4.7. pH Measurements

Before performing the photocatalytic experiments, the pH of the soil solution was determined as the catalysts were immersed in it. For this purpose, 0.2 g of catalyst was dispersed in 20 mL of H₂O, and the suspension was mixed with 180 mL of soil solution. The pH was measured for 3 h (every 15 min in the first hour and every 20 min in the second and third hours), and the results are shown in Figure 9.

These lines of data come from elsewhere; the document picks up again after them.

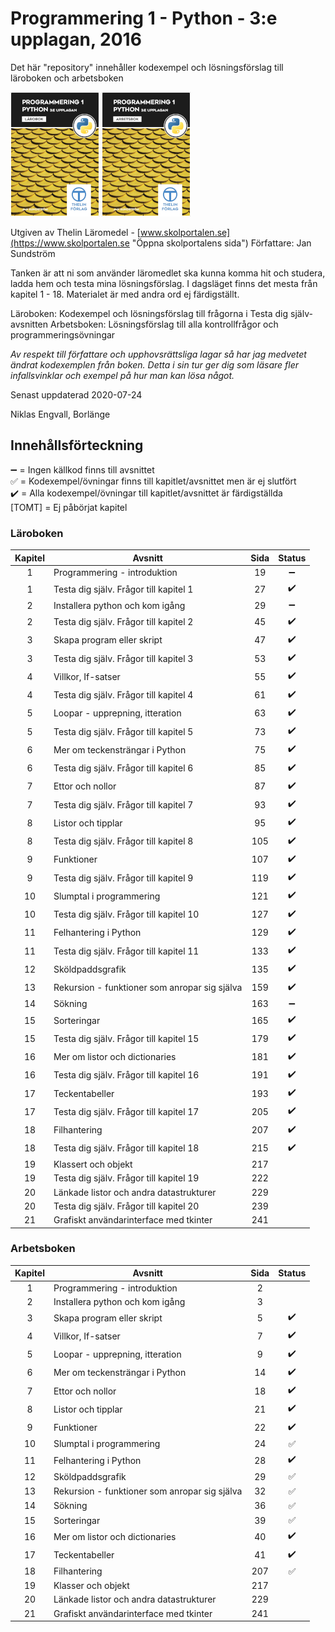 # Programmering 1 - Python - 3:e upplagan, 2016

Det här "repository" innehåller kodexempel och lösningsförslag till läroboken och arbetsboken

![Programmering 1 - Python - Lärobok - 3:e upplagan, 2016](larobok.png)
![Programmering 1 - Python - Arbetsbok - 3:e upplagan, 2016](arbetsbok.png)

Utgiven av Thelin Läromedel - [www.skolportalen.se](https://www.skolportalen.se "Öppna skolportalens sida")
Författare: Jan Sundström

Tanken är att ni som använder läromedlet ska kunna komma hit och studera, ladda hem och testa mina lösningsförslag.
I dagsläget finns det mesta från kapitel 1 - 18. Materialet är med andra ord ej färdigställt.

Läroboken: Kodexempel och lösningsförslag till frågorna i Testa dig själv-avsnitten
Arbetsboken: Lösningsförslag till alla kontrollfrågor och programmeringsövningar

_Av respekt till författare och upphovsrättsliga lagar så har jag medvetet ändrat 
kodexemplen från boken. Detta i sin tur ger dig som läsare fler infallsvinklar och 
exempel på hur man kan lösa något._

Senast uppdaterad 2020-07-24

Niklas Engvall,
Borlänge





## Innehållsförteckning 

  :heavy_minus_sign: = Ingen källkod finns till avsnittet<br />
  :white_check_mark: = Kodexempel/övningar finns till kapitlet/avsnittet men är ej slutfört<br />
  :heavy_check_mark: = Alla kodexempel/övningar till kapitlet/avsnittet är färdigställda<br /> 
  [TOMT] = Ej påbörjat kapitel

### Läroboken

| Kapitel | Avsnitt                                              |  Sida  |   Status  |
| :-----: | ---------------------------------------------------- | :----: | :-------: |
|    1    | Programmering - introduktion                         |    19  | :heavy_minus_sign: |
|    1    | Testa dig själv. Frågor till kapitel 1               |    27  | :heavy_check_mark: |
|    2    | Installera python och kom igång                      |    29  | :heavy_minus_sign: |
|    2    | Testa dig själv. Frågor till kapitel 2               |    45  | :heavy_check_mark: |
|    3    | Skapa program eller skript                           |    47  | :heavy_check_mark: |
|    3    | Testa dig själv. Frågor till kapitel 3               |    53  | :heavy_check_mark: |
|    4    | Villkor, If-satser                                   |    55  | :heavy_check_mark: |
|    4    | Testa dig själv. Frågor till kapitel 4               |    61  | :heavy_check_mark: |
|    5    | Loopar - upprepning, itteration                      |    63  | :heavy_check_mark: |
|    5    | Testa dig själv. Frågor till kapitel 5               |    73  | :heavy_check_mark: |
|    6    | Mer om teckensträngar i Python                       |    75  | :heavy_check_mark: |
|    6    | Testa dig själv. Frågor till kapitel 6               |    85  | :heavy_check_mark: |
|    7    | Ettor och nollor                                     |    87  | :heavy_check_mark: |
|    7    | Testa dig själv. Frågor till kapitel 7               |    93  | :heavy_check_mark: |
|    8    | Listor och tipplar                                   |    95  | :heavy_check_mark: |
|    8    | Testa dig själv. Frågor till kapitel 8               |   105  | :heavy_check_mark: |
|    9    | Funktioner                                           |   107  | :heavy_check_mark: |
|    9    | Testa dig själv. Frågor till kapitel 9               |   119  | :heavy_check_mark: |
|   10    | Slumptal i programmering                             |   121  | :heavy_check_mark: |
|   10    | Testa dig själv. Frågor till kapitel 10              |   127  | :heavy_check_mark: |
|   11    | Felhantering i Python                                |   129  | :heavy_check_mark: |
|   11    | Testa dig själv. Frågor till kapitel 11              |   133  | :heavy_check_mark: |
|   12    | Sköldpaddsgrafik                                     |   135  | :heavy_check_mark: |
|   13    | Rekursion - funktioner som anropar sig själva        |   159  | :heavy_check_mark: |
|   14    | Sökning                                              |   163  | :heavy_minus_sign: |
|   15    | Sorteringar                                          |   165  | :heavy_check_mark: |
|   15    | Testa dig själv. Frågor till kapitel 15              |   179  | :heavy_check_mark: |          
|   16    | Mer om listor och dictionaries                       |   181  | :heavy_check_mark: |
|   16    | Testa dig själv. Frågor till kapitel 16              |   191  | :heavy_check_mark: |
|   17    | Teckentabeller                                       |   193  | :heavy_check_mark: |
|   17    | Testa dig själv. Frågor till kapitel 17              |   205  | :heavy_check_mark: |
|   18    | Filhantering                                         |   207  | :heavy_check_mark: |
|   18    | Testa dig själv. Frågor till kapitel 18              |   215  | :heavy_check_mark: |
|   19    | Klassert och objekt                                  |   217  |           |
|   19    | Testa dig själv. Frågor till kapitel 19              |   222  |           |
|   20    | Länkade listor och andra datastrukturer              |   229  |           |
|   20    | Testa dig själv. Frågor till kapitel 20              |   239  |           |
|   21    | Grafiskt användarinterface med tkinter               |   241  |           |
  
  
### Arbetsboken

| Kapitel | Avsnitt                                              |  Sida  |   Status  |
| :-----: | ---------------------------------------------------- | :----: | :-------: |
|    1    | Programmering - introduktion                         |     2  |           |
|    2    | Installera python och kom igång                      |     3  |           |
|    3    | Skapa program eller skript                           |     5  | :heavy_check_mark: |
|    4    | Villkor, If-satser                                   |     7  | :heavy_check_mark: |
|    5    | Loopar - upprepning, itteration                      |     9  | :heavy_check_mark: |
|    6    | Mer om teckensträngar i Python                       |    14  | :heavy_check_mark: |
|    7    | Ettor och nollor                                     |    18  | :heavy_check_mark: |
|    8    | Listor och tipplar                                   |    21  | :heavy_check_mark: |
|    9    | Funktioner                                           |    22  | :heavy_check_mark: |
|   10    | Slumptal i programmering                             |    24  | :white_check_mark: |
|   11    | Felhantering i Python                                |    28  | :heavy_check_mark: |
|   12    | Sköldpaddsgrafik                                     |    29  | :white_check_mark: |
|   13    | Rekursion - funktioner som anropar sig själva        |    32  | :white_check_mark: |
|   14    | Sökning                                              |    36  | :white_check_mark: |
|   15    | Sorteringar                                          |    39  | :white_check_mark: |
|   16    | Mer om listor och dictionaries                       |    40  | :heavy_check_mark: |
|   17    | Teckentabeller                                       |    41  | :heavy_check_mark: |
|   18    | Filhantering                                         |   207  | :white_check_mark: |
|   19    | Klasser och objekt                                   |   217  |           |
|   20    | Länkade listor och andra datastrukturer              |   229  |           |
|   21    | Grafiskt användarinterface med tkinter               |   241  |           |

It can be observed that the pH changes are similar for STO_I and commercial STO, and stabilize around 7.5. For STO_III and STO_II, the pH stabilizes around 6.5. STO_I contains SrCO₃, which is why the pH value shifts to a more basic range. However, the results obtained for STO_II and STO_III are in the acidic region (pH 6.0–6.5), because the surface of nanoparticles can vary with 2.5 pH units while not having SrCO₃ [36]. Moreover, based on the literature [36], the isoelectric point variance of STO depends on the particle size (even as large as 7–8 pH), so the high pH of STO_REF can be explained.

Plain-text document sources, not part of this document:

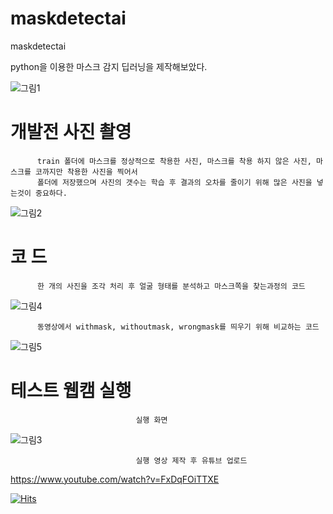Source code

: 
# maskdetectai
maskdetectai


python을 이용한 마스크 감지 딥러닝을 제작해보았다.


![그림1](https://user-images.githubusercontent.com/85939078/122637011-57173300-d127-11eb-8fb3-75b4c3f5bf7d.png)

# 개발전 사진 촬영

          train 폴더에 마스크를 정상적으로 착용한 사진, 마스크를 착용 하지 않은 사진, 마스크를 코까지만 착용한 사진을 찍어서
          폴더에 저장했으며 사진의 갯수는 학습 후 결과의 오차를 줄이기 위해 많은 사진을 넣는것이 중요하다.
                                
![그림2](https://user-images.githubusercontent.com/85939078/122637013-58486000-d127-11eb-87e0-d67a498a62f8.png)

# 코 드
          한 개의 사진을 조각 처리 후 얼굴 형태를 분석하고 마스크쪽을 찾는과정의 코드
![그림4](https://user-images.githubusercontent.com/85939078/122637015-58e0f680-d127-11eb-9a05-9674081e1082.png)

          동영상에서 withmask, withoutmask, wrongmask를 띄우기 위해 비교하는 코드
![그림5](https://user-images.githubusercontent.com/85939078/122637016-58e0f680-d127-11eb-8f86-741eb76a8a57.png)


# 테스트 웹캠 실행

                                실행 화면
![그림3](https://user-images.githubusercontent.com/85939078/122637014-58486000-d127-11eb-8720-45eb69907e8c.png)

                                실행 영상 제작 후 유튜브 업로드

https://www.youtube.com/watch?v=FxDqFOiTTXE

[![Hits](https://hits.seeyoufarm.com/api/count/incr/badge.svg?url=https%3A%2F%2Fgithub.com%2Fqeenon666%2Fmaskdetectai&count_bg=%2379C83D&title_bg=%23555555&icon=&icon_color=%23E7E7E7&title=hits&edge_flat=false)](https://hits.seeyoufarm.com)
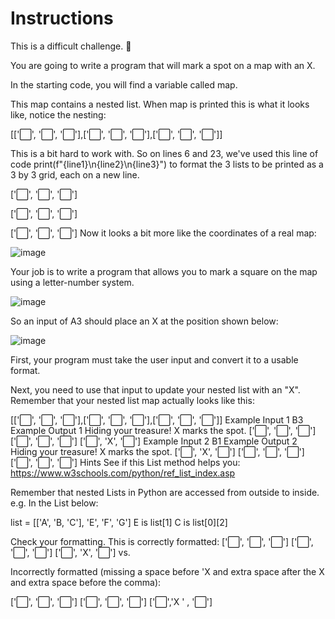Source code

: # Instructions
This is a difficult challenge. 💪

You are going to write a program that will mark a spot on a map with an X.

In the starting code, you will find a variable called map.

This map contains a nested list. When map is printed this is what it looks like, notice the nesting:

[['⬜️', '⬜️', '⬜️'],['⬜️', '⬜️', '⬜️'],['⬜️', '⬜️', '⬜️']]

This is a bit hard to work with. So on lines 6 and 23, we've used this line of code print(f"{line1}\n{line2}\n{line3}") to format the 3 lists to be printed as a 3 by 3 grid, each on a new line.

['⬜️', '⬜️', '⬜️']

['⬜️', '⬜️', '⬜️']

['⬜️', '⬜️', '⬜️']
Now it looks a bit more like the coordinates of a real map:

![image](https://github.com/user-attachments/assets/c745a541-358a-43a2-871c-12f6d35a16ec)

Your job is to write a program that allows you to mark a square on the map using a letter-number system.

![image](https://github.com/user-attachments/assets/1260dbc9-2f9f-4124-8077-59dfd2273dbb)

So an input of A3 should place an X at the position shown below:

![image](https://github.com/user-attachments/assets/66990b40-7370-40e7-9c90-662a3c0c6b2b)

First, your program must take the user input and convert it to a usable format.

Next, you need to use that input to update your nested list with an "X". Remember that your nested list map actually looks like this:

[['⬜️', '⬜️', '⬜️'],['⬜️', '⬜️', '⬜️'],['⬜️', '⬜️', '⬜️']]
Example Input 1
B3
Example Output 1
Hiding your treasure! X marks the spot.
['⬜️', '️⬜️', '️⬜️']
['⬜️', '⬜️', '️⬜️']
['⬜️️', 'X', '⬜️️']
Example Input 2
B1
Example Output 2
Hiding your treasure! X marks the spot.
['⬜️', 'X', '️⬜️']
['⬜️', '⬜️', '️⬜️']
['⬜️️', '⬜️️', '⬜️️']
Hints
See if this List method helps you: https://www.w3schools.com/python/ref_list_index.asp

Remember that nested Lists in Python are accessed from outside to inside. e.g. In the List below:

list = [['A', 'B, 'C'], 'E', 'F', 'G']
E is list[1] C is list[0][2]

Check your formatting. This is correctly formatted:
['⬜️', '⬜️', '⬜️']
['⬜️', '⬜️', '⬜️']
['⬜️', 'X', '⬜️']
vs.

Incorrectly formatted (missing a space before 'X and extra space after the X and extra space before the comma):

['⬜️', '⬜️', '⬜️']
['⬜️', '⬜️', '⬜️']
['⬜️','X ' , '⬜️']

4.8. Photocatalytic Activity

The photocatalytic activity of STO NPs was evaluated by phenol degradation. For this purpose, 1 g∙L⁻¹ suspension was prepared containing the model pollutant (c_0,phenol = 0.1 mM). The suspension was ultrasonicated and kept for 10 min in the dark to achieve a high degree of homogenization and adsorption–desorption equilibrium (the adsorption of phenol was negligible). The investigation was carried out in a double-walled glass vessel (V = 100 mL) that was surrounded by six fluorescent tubes (Vilber-Lourmat T-6L UV-A, 6 W, Paris, France). Throughout the 3 h of measurements, air was continuously introduced into the suspension to maintain a constant level of dissolved oxygen. The suspensions were stirred in the dark for 10 min before turning on the lamps to allow the adsorption and desorption processes to reach equilibrium. The phenol concentration changes were assessed by high-performance liquid chromatography (HPLC), which consisted of a Merck-Hitachi L-4250 UV-vis detector and a Merck Hitachi L-7100 low-pressure pump (Merck, Darmstadt, Germany; Hitachi, Tokyo, Japan). The cyclic reusability of the base samples was also checked following the first degradation experiment as follows. All the powder was recovered after the experiment via centrifugation at 4400 rpm and the powders were directly introduced into a fresh phenol solution, with the same initial concentration (all the other parameters were also kept constant). The error of the photocatalytic activity assessment process is 2–3%, so in the case of low photoactivity samples, a fluctuation in phenol concentration values is expected.

5. Conclusions

Exposing semiconductor nanoparticles to environmental conditions using laboratory approaches is one way of studying potential scenarios regarding the behavior of nanoparticles in nature. In the present work, solonetz soil solutions were used for this purpose, and their effect on strontium titanate photocatalysts was investigated. It was found that the soil solution influenced the primary crystallite size, bandgap, surface composition, and morphology of the nanoparticles, changing their semiconductive properties. This resulted in enhanced photocatalytic activity in nearly all cases. This means that strontium titanates do not become inactivated under such environmental conditions, possibly leading to unwanted environmental effects. This finding warrants further investigation to better evaluate the risks associated with these perovskite nanomaterials. Moreover, the results here can point out a specific methodology that can be applied to verify the environmentally friendly nature of solar light-active photocatalysts.